*What you have to do*:
Show, from the records below, all lines that contain the word "followed".

*Task data*:
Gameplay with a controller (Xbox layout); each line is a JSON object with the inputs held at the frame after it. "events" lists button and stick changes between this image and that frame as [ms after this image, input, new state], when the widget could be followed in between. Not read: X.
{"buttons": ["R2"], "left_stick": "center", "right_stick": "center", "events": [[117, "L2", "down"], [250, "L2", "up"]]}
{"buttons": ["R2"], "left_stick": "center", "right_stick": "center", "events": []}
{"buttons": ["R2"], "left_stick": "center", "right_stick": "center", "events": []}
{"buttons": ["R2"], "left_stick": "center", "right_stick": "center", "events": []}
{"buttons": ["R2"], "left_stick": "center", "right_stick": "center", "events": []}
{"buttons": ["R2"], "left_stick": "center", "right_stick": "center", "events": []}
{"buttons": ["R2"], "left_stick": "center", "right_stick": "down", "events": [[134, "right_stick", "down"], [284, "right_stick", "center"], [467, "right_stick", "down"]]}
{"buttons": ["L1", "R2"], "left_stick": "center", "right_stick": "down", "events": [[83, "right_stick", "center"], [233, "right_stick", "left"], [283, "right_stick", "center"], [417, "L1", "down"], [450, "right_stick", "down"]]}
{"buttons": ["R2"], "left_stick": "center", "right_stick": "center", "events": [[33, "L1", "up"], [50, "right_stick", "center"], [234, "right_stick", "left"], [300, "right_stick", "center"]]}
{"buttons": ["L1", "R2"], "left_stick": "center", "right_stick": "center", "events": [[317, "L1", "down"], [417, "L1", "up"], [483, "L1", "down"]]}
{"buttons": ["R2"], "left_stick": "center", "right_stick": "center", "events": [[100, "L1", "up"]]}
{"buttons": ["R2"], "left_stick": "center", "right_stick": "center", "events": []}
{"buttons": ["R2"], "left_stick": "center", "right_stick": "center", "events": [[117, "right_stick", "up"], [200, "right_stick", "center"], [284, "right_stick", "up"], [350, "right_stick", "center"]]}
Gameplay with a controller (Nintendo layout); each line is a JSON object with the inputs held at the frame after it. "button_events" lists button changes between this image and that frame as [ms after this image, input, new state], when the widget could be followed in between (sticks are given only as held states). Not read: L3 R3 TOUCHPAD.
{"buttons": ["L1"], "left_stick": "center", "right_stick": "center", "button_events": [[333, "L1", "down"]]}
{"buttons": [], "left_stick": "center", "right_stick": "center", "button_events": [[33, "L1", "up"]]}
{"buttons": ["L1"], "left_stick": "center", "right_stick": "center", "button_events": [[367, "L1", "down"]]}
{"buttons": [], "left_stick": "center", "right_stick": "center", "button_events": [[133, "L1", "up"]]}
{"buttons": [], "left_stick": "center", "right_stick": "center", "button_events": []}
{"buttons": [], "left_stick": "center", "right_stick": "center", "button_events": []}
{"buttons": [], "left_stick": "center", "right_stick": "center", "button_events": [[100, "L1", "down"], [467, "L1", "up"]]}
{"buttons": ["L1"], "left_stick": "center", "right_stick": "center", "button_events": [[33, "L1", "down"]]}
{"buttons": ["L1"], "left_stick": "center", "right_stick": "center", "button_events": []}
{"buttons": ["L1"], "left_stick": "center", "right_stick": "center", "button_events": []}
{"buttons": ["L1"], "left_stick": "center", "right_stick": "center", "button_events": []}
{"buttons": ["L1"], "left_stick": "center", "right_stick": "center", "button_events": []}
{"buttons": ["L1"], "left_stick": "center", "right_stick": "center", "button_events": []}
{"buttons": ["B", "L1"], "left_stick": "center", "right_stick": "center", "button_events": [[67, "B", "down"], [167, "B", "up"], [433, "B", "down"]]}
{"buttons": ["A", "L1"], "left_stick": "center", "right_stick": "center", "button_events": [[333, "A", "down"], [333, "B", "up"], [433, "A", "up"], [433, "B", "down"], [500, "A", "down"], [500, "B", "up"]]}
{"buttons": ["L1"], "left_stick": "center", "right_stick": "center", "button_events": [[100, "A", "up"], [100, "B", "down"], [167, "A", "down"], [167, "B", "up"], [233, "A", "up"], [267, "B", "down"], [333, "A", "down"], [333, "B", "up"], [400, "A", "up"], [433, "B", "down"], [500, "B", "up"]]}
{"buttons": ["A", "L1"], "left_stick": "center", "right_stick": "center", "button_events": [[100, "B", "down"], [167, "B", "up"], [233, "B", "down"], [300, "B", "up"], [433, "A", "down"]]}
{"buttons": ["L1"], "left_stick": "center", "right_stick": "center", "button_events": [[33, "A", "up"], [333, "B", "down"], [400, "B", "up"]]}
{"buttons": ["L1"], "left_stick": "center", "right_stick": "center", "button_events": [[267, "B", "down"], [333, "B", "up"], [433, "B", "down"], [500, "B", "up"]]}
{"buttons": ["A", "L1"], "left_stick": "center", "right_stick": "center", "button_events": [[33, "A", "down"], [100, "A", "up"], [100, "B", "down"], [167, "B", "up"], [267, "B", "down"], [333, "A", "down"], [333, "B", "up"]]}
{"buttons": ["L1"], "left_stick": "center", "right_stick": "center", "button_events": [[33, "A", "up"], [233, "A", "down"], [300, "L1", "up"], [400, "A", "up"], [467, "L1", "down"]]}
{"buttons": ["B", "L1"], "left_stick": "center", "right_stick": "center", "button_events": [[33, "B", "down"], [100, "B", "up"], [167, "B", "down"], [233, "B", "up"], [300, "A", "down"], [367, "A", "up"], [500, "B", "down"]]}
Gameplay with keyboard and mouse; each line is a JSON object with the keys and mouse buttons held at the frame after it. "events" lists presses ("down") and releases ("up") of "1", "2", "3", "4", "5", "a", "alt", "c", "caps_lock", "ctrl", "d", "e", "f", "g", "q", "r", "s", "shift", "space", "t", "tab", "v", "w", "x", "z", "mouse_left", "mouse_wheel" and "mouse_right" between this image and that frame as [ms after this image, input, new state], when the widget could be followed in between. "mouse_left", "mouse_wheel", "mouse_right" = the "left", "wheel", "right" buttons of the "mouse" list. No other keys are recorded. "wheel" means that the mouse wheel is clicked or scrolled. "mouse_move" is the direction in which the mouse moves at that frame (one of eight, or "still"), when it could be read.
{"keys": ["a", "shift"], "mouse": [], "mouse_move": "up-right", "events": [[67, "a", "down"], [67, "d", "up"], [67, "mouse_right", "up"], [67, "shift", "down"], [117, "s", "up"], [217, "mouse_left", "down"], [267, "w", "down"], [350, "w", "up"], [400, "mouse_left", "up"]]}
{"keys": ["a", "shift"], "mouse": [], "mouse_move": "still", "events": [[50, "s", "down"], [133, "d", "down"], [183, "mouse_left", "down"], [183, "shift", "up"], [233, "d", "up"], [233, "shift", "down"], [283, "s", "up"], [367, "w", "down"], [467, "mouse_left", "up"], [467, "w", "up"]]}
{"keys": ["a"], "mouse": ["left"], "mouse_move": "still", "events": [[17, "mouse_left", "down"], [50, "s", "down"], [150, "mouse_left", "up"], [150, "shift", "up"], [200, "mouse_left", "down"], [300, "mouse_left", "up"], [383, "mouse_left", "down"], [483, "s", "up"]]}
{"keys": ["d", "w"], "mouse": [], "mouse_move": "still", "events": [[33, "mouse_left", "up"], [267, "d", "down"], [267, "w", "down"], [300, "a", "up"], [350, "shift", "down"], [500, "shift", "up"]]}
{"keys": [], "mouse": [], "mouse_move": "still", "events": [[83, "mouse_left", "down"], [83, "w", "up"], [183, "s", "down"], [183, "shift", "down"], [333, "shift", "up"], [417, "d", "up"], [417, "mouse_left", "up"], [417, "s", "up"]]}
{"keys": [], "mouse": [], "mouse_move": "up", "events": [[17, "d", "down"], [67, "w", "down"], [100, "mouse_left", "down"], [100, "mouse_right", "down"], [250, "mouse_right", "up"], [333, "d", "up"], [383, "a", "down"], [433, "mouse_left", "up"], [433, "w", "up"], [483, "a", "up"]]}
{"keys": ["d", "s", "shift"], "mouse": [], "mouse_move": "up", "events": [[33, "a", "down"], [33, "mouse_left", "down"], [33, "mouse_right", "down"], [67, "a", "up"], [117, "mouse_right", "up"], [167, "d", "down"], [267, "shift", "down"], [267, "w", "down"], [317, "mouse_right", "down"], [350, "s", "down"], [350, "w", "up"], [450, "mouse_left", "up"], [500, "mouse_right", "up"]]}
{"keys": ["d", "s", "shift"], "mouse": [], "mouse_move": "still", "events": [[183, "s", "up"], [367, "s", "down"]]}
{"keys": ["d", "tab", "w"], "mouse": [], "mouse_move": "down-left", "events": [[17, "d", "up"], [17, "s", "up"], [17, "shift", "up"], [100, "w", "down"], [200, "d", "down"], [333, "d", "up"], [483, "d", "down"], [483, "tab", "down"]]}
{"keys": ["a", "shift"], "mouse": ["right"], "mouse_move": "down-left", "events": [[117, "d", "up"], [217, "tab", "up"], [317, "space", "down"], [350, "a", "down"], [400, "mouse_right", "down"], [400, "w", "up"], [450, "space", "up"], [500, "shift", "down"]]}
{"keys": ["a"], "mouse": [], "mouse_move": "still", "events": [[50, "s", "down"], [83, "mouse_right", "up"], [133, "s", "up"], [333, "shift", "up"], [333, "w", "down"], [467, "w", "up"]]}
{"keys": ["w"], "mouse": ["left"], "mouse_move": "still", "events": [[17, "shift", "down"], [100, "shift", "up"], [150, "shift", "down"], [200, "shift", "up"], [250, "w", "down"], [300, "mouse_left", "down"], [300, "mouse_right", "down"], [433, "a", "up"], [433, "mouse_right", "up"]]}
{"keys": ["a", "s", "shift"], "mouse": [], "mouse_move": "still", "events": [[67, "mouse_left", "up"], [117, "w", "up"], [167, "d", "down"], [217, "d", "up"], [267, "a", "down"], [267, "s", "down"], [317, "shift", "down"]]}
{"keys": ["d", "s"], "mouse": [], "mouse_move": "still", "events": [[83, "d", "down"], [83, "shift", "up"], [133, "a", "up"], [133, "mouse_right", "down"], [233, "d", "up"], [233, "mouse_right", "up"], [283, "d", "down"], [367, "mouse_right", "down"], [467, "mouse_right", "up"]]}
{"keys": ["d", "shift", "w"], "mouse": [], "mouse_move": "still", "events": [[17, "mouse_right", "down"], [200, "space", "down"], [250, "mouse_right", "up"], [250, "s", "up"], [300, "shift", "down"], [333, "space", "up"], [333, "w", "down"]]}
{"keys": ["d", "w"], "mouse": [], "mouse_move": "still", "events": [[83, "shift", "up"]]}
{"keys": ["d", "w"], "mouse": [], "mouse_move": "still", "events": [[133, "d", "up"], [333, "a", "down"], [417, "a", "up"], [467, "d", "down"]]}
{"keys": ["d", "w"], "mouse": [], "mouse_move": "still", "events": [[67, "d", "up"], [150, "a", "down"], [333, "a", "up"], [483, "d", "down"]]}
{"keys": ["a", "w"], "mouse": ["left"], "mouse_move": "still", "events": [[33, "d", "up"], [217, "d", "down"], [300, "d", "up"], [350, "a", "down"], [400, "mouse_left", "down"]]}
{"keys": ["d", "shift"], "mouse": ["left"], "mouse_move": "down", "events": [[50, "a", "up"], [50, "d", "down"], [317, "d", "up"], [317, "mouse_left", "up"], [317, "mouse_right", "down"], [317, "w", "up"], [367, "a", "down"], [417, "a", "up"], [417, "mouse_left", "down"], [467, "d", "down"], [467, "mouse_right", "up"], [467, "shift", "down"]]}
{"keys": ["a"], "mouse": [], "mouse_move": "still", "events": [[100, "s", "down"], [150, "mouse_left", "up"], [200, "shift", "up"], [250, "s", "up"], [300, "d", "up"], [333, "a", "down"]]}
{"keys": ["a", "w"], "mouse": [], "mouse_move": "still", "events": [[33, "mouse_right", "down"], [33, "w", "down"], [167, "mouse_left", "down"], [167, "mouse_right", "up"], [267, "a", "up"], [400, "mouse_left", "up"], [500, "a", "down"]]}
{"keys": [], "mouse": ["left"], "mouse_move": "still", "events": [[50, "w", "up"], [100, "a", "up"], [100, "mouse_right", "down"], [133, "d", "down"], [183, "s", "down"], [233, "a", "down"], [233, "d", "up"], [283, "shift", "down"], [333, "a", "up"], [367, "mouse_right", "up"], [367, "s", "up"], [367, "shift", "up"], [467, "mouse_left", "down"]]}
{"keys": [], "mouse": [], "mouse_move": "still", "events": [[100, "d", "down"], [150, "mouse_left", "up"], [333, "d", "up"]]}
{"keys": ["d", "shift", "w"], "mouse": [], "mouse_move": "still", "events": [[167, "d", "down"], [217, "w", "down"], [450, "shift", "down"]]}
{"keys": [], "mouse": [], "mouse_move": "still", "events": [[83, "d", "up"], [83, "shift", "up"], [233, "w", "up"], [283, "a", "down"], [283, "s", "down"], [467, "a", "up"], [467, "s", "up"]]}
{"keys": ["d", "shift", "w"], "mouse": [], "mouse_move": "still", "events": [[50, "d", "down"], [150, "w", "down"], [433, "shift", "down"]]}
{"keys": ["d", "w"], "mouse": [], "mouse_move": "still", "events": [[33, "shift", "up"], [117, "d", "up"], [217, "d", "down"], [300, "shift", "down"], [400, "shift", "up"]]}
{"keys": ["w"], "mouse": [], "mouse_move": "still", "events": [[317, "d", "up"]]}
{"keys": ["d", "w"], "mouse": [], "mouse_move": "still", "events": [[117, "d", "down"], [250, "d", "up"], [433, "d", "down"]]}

*Output for this exercise*:
Gameplay with a controller (Xbox layout); each line is a JSON object with the inputs held at the frame after it. "events" lists button and stick changes between this image and that frame as [ms after this image, input, new state], when the widget could be followed in between. Not read: X.
Gameplay with a controller (Nintendo layout); each line is a JSON object with the inputs held at the frame after it. "button_events" lists button changes between this image and that frame as [ms after this image, input, new state], when the widget could be followed in between (sticks are given only as held states). Not read: L3 R3 TOUCHPAD.
Gameplay with keyboard and mouse; each line is a JSON object with the keys and mouse buttons held at the frame after it. "events" lists presses ("down") and releases ("up") of "1", "2", "3", "4", "5", "a", "alt", "c", "caps_lock", "ctrl", "d", "e", "f", "g", "q", "r", "s", "shift", "space", "t", "tab", "v", "w", "x", "z", "mouse_left", "mouse_wheel" and "mouse_right" between this image and that frame as [ms after this image, input, new state], when the widget could be followed in between. "mouse_left", "mouse_wheel", "mouse_right" = the "left", "wheel", "right" buttons of the "mouse" list. No other keys are recorded. "wheel" means that the mouse wheel is clicked or scrolled. "mouse_move" is the direction in which the mouse moves at that frame (one of eight, or "still"), when it could be read.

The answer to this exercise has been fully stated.